The incredible shrinking attack on U.S. universities continues.Cornell has signed an agreement—but unlike the UVA agreement, instead of pledging to follow the gov’t’s highly questionable July “guidance” on discrimination, Cornell simply agrees to hand it out to faculty as a “training resource”!

Joey Fishkin (@fishkin.bsky.social) 2025-11-07T17:32:09.569Z

Fishkin’s right that Cornell avoided the worst demands—the explicitly racist requirements that other schools accepted. But even this “lighter” version creates serious problems, because capitulation is capitulation regardless of degree. The settlement still includes terms no self-respecting university with values should agree to. It is paying the federal government $30 million for no reason at all. It also is going to hand over “anonymized” admissions data to Trump’s thugs:

Cornell shall provide the United States with anonymized undergraduate admissions data consistent with 34 C.F.R. § 100.6 and similar regulations broken down by Cornell’s individual colleges and schools, race, grade point average, and performance on standardized tests, on a quarterly basis, in a form permitting statistical analyses for each year of the Agreement. Admissions data will also be subjected to a comprehensive audit by the United States. This information will be maintained confidentially and exempt from public disclosure and subject to pre-disclosure notification and an opportunity to object to disclosure under the Freedom of Information Act, to the fullest extent possible by law

There’s no such thing as truly “anonymized” data at this scale—a fact multiple Cornell professors in the relevant fields could explain to the administration. The settlement language itself reveals the problem: data “broken down by Cornell’s individual colleges and schools, race, grade point average, and performance on standardized tests” creates enough granularity that re-identification becomes trivial. But the bigger issue is that this data will enable the federal government to insist that Cornell is not being racist enough, meaning that further demands, and further capitulation is to be expected.

You can see the calculation Cornell made here. There were hundreds of millions of dollars in grant money that were being illegally blocked by Trump as part of his and his minions’ bullying. So paying $30 million to get back way more seems worth it. Agreeing to hand out racist nonsense as “guidance” rather than demands, and forking over “anonymized data” feels like a small price to pay to get these goons off your back.

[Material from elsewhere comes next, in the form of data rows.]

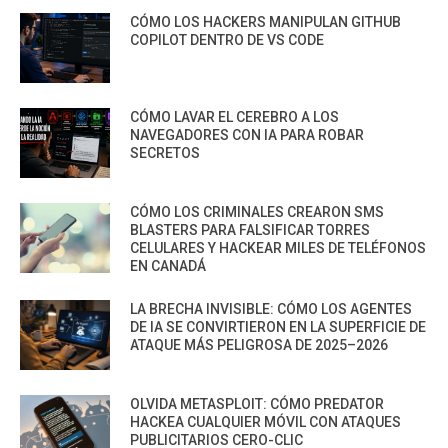
CÓMO LOS HACKERS MANIPULAN GITHUB
COPILOT DENTRO DE VS CODE
CÓMO LAVAR EL CEREBRO A LOS
NAVEGADORES CON IA PARA ROBAR
SECRETOS
CÓMO LOS CRIMINALES CREARON SMS
BLASTERS PARA FALSIFICAR TORRES
CELULARES Y HACKEAR MILES DE TELÉFONOS
EN CANADÁ
LA BRECHA INVISIBLE: CÓMO LOS AGENTES
DE IA SE CONVIRTIERON EN LA SUPERFICIE DE
ATAQUE MÁS PELIGROSA DE 2025–2026
OLVIDA METASPLOIT: CÓMO PREDATOR
HACKEA CUALQUIER MÓVIL CON ATAQUES
PUBLICITARIOS CERO-CLIC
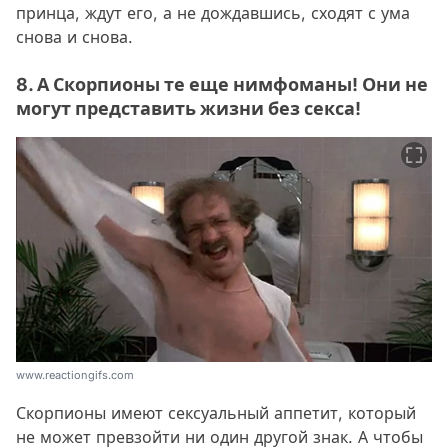
принца, ждут его, а не дождавшись, сходят с ума
снова и снова.
8. А Скорпионы те еще нимфоманы! Они не
могут представить жизни без секса!
www.reactiongifs.com
Скорпионы имеют сексуальный аппетит, который
не может превзойти ни один другой знак. А чтобы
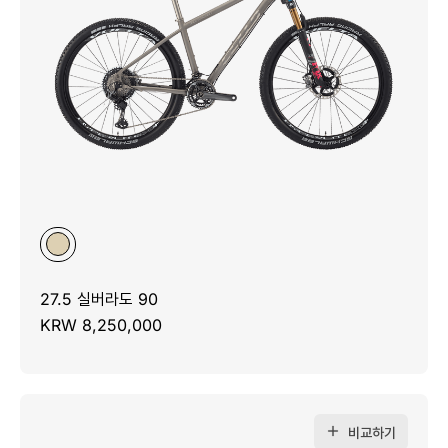
27.5 실버라도 90
KRW 8,250,000
비교하기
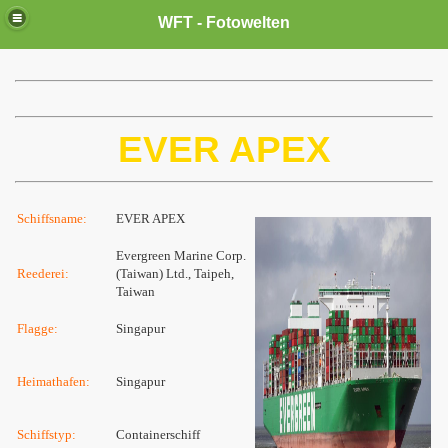
WFT - Fotowelten
EVER APEX
Schiffsname:
EVER APEX
Evergreen Marine Corp.
Reederei:
(Taiwan) Ltd., Taipeh,
Taiwan
Flagge:
Singapur
Heimathafen:
Singapur
Schiffstyp:
Containerschiff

But that calculation is based on a false premise: that the Trump administration will now leave Cornell alone. They’ve shown no signs of actually doing that. Authoritarian regimes don’t reward capitulation with restraint—they take it as permission to demand more. And more. Beyond that, the administration itself is weak and has been losing battle after battle. And the election last week showed how incredibly unpopular they are. To cave now gives a weak administration a desperately needed win, allowing it to get back off the ground when it was down.

On top of all that, as a university that claims to have values that it seeks to instill in its students, capitulating to such obviously bullshit bullying wipes out any belief that the University stands for anything real at all.

Finally, as Fishkin also notes, the lighter weight details of this agreement suggest that the Trump regime itself was desperate for a win… and Cornell just handed it to them.

But I am really struck by the rapidity and scale of the government’s retreat from its much more extensive and destructive list of demands that it tried to impose on schools at the start of this mess.It would be far better if Cornell and other schools simply said “no.”But still, a notable shift.

Joey Fishkin (@fishkin.bsky.social) 2025-11-07T17:39:38.562Z

Cornell here has not modeled values. It has modeled cowardice and capitulation, and it’s a stain that should remain on the university going forward. What does this teach current students about institutional courage? What message does it send to faculty who might face similar pressure? What signal does it give to other universities watching this play out? Cornell had a choice between its stated values and expedience, and it chose expedience. That choice will define this administration’s legacy.